Primarily a cattle rancher, Rutland would haul good-looking palomino horses to Indiana and bring automobiles back. After depositing some of the checks from the sale of these horses, his banker suggested that he “sell those cows and buy more horses,” and that’s exactly what he did.

In 1950 the Rutlands moved to Independence, Kansas, and began to build a broodmare band with daughters of Overtime Leo, Joak, Poco Bueno, Royal Bar, Leo, Zan V, Oklahoma Star, Tonto Bars Gill, Star Bright Moore, Levan, Red Bee Moore, Chicaro Bill, Vandy, Bert, Hard Twist, Wimpy, and many others. The building of this select group continued into the 1960s.

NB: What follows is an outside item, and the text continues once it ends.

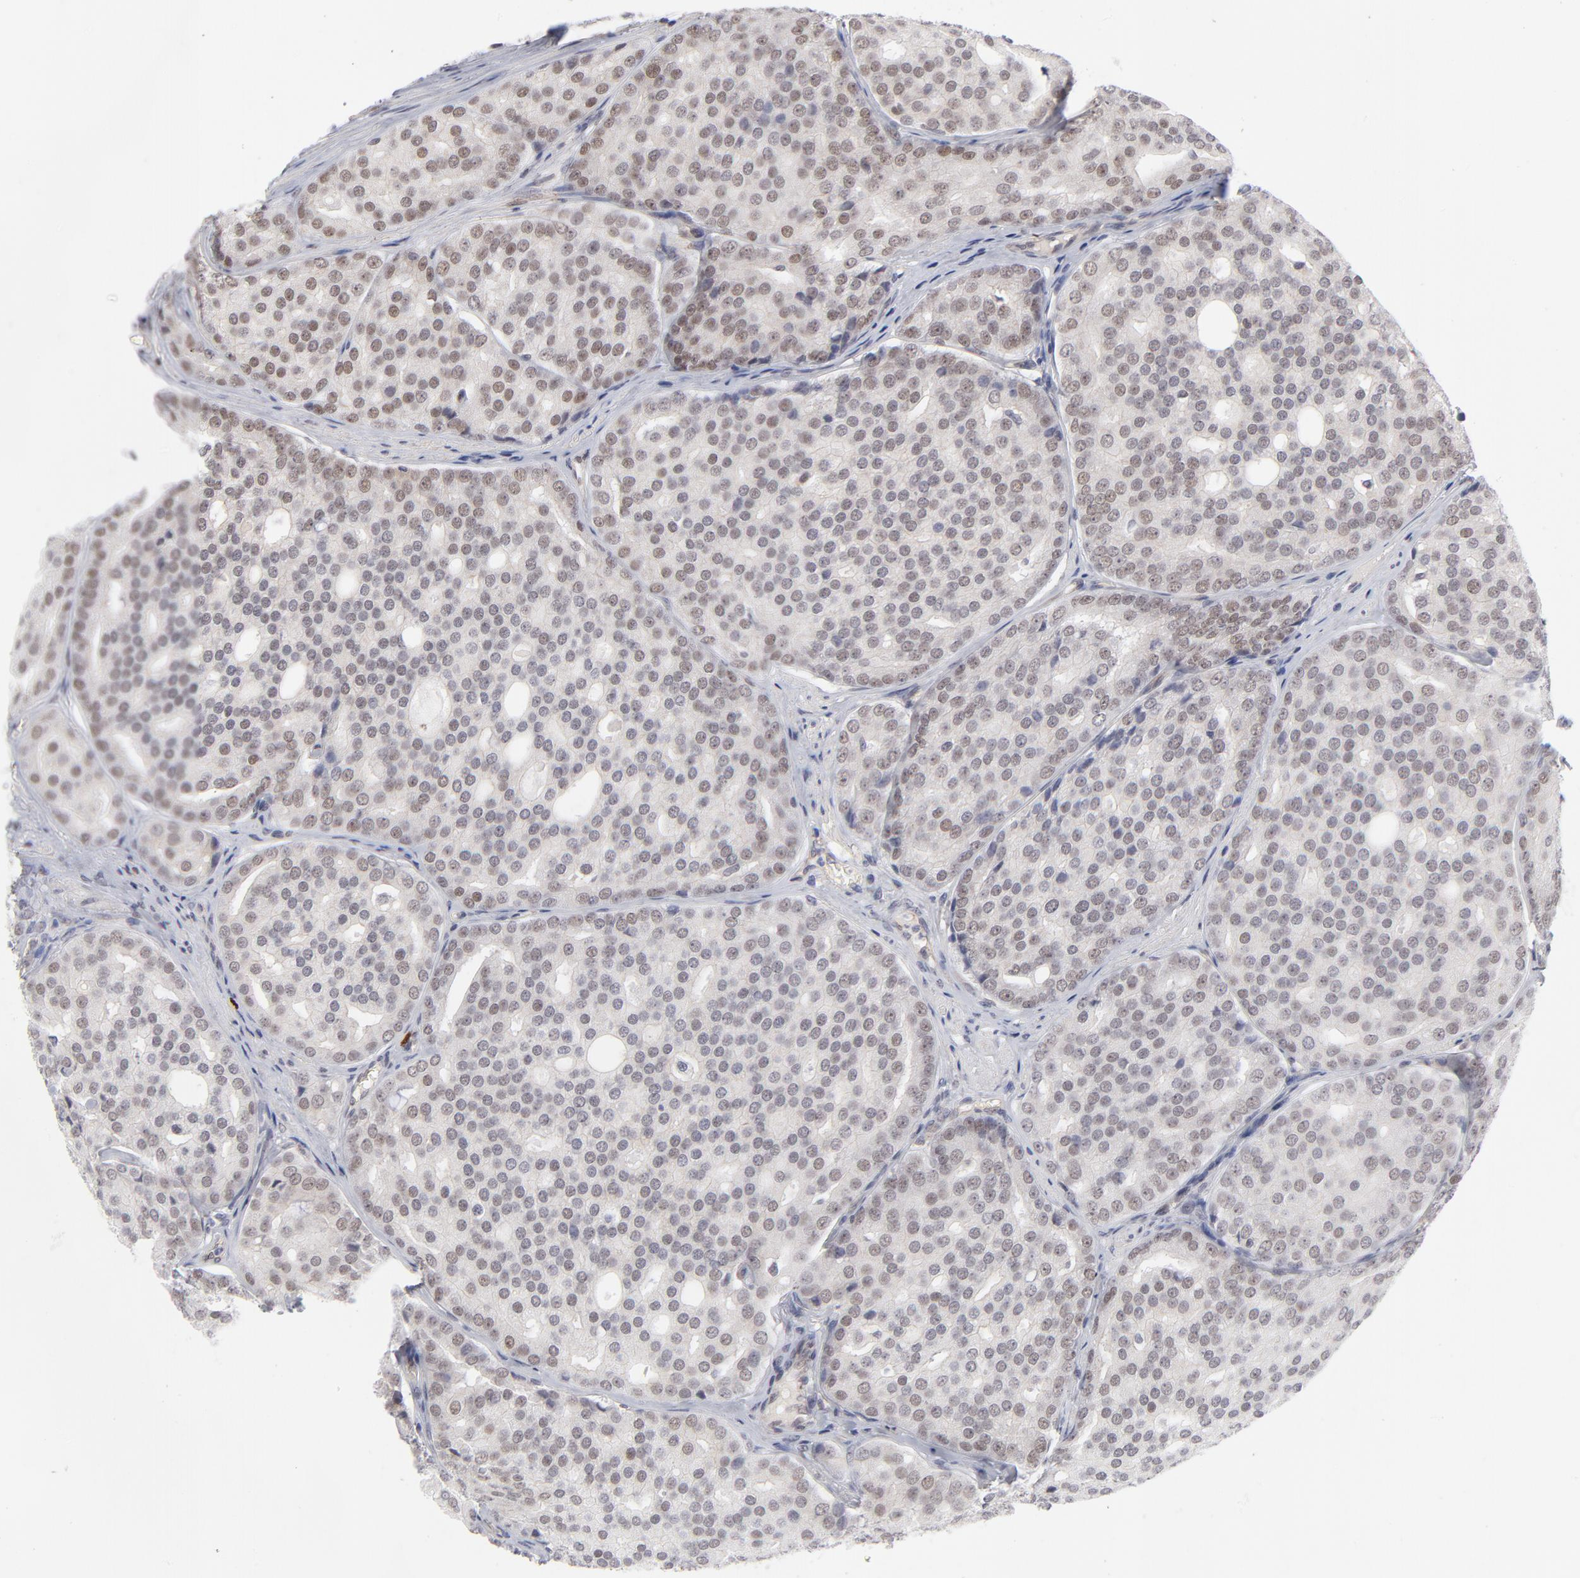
{"staining": {"intensity": "weak", "quantity": "25%-75%", "location": "nuclear"}, "tissue": "prostate cancer", "cell_type": "Tumor cells", "image_type": "cancer", "snomed": [{"axis": "morphology", "description": "Adenocarcinoma, High grade"}, {"axis": "topography", "description": "Prostate"}], "caption": "Brown immunohistochemical staining in human high-grade adenocarcinoma (prostate) demonstrates weak nuclear expression in approximately 25%-75% of tumor cells. Ihc stains the protein of interest in brown and the nuclei are stained blue.", "gene": "NBN", "patient": {"sex": "male", "age": 64}}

In 1963, Rutland offered to sell a weanling named Pacific Bailey for $400. Luckily, no one took him up on the offer. In 1964 Gold King Bailey died, and only three months later so did Gold Pacific; the young Pacific Bailey was selected as the replacement sire for the ranch. In 1965 Pacific Bailey, an AQHA Champion, was a stakes winner of four futurities with 14 firsts and 3 seconds from 19 starts. Although he didn’t get to run in the All-American Futurity that year, he had outrun four of the top five finishers earlier that year. In November of his two year-old year Pacific Bailey set an AQHA record for 300 yards; he went on to become one of the great sires of the breed, siring race, halter and performance horses.

Not only did Rutland become an AQHA Leading Breeder of Race Winners in 1967, he also held his first annual production sale. These sales became a nationally known annual event.

During his lifetime, Guy Ray Rutland was named a leading Breeder of Race Winners with Most Wins, The Leading Breeder of Point Earners with Most Performance Points, 4th Leading Breeder of Race ROM Qualifiers of All Time (1945-1970), a Leading Breeder of 1970 Halter Class Winners, a Leading Breeder of Show ROM Horses, and a Leading Breeder of AQHA Champions.

The 1970s were also notable for Rutland in many ways. In 1971 Rutland sponsored the First Rutland Ranch Futurity and Derby, run in Kansas. The first production sale held in the new mare motel—a one of a kind facility—took place in 1972. This facility had overall dimensions of 320’ by 252’ and had 148 permanent stall measuring 16 x 16 with automatic waterers and infrared heating; the building also housed an arena where the sales were held.

Rutland was often called “a walking dictionary of horse pedigrees.” He adopted a proverb that was published in his first sale catalog and all succeeding ones, and soon became part of his advertising: “Make New Friends. . . Keep the Old. . . One is Silver. . .the Other is Gold.

Throughout the years Guy Ray Rutland stood some of the greatest stallions in AQHA history including Gold King Bailey, Gold Pacific, Pacific Bailey, Star Bright Moore, Gold Chip Bailey, King Leo Bailey, Carrara Marble, Bar Money, Jet Stop, Mr Smooth Pac, Joyful Hope, Deal the Cards, and Native Arrow.

Rutland’s legacy has continued even after his death in 1988. In 2000 the Rutland Ranch received the prestigious Legacy Award from AQHA for over 50 years of continuous breeding of American Quarter Horses: Rutland had registered Gold King Bailey in the National Quarter Horse Breeders Association before the AQHA was formed.

Guy Ray Rutland was inducted into the Kansas Quarter Horse Hall of Fame for his outstanding contributions to the Quarter Horse industry and his dedication to the American Quarter Horse.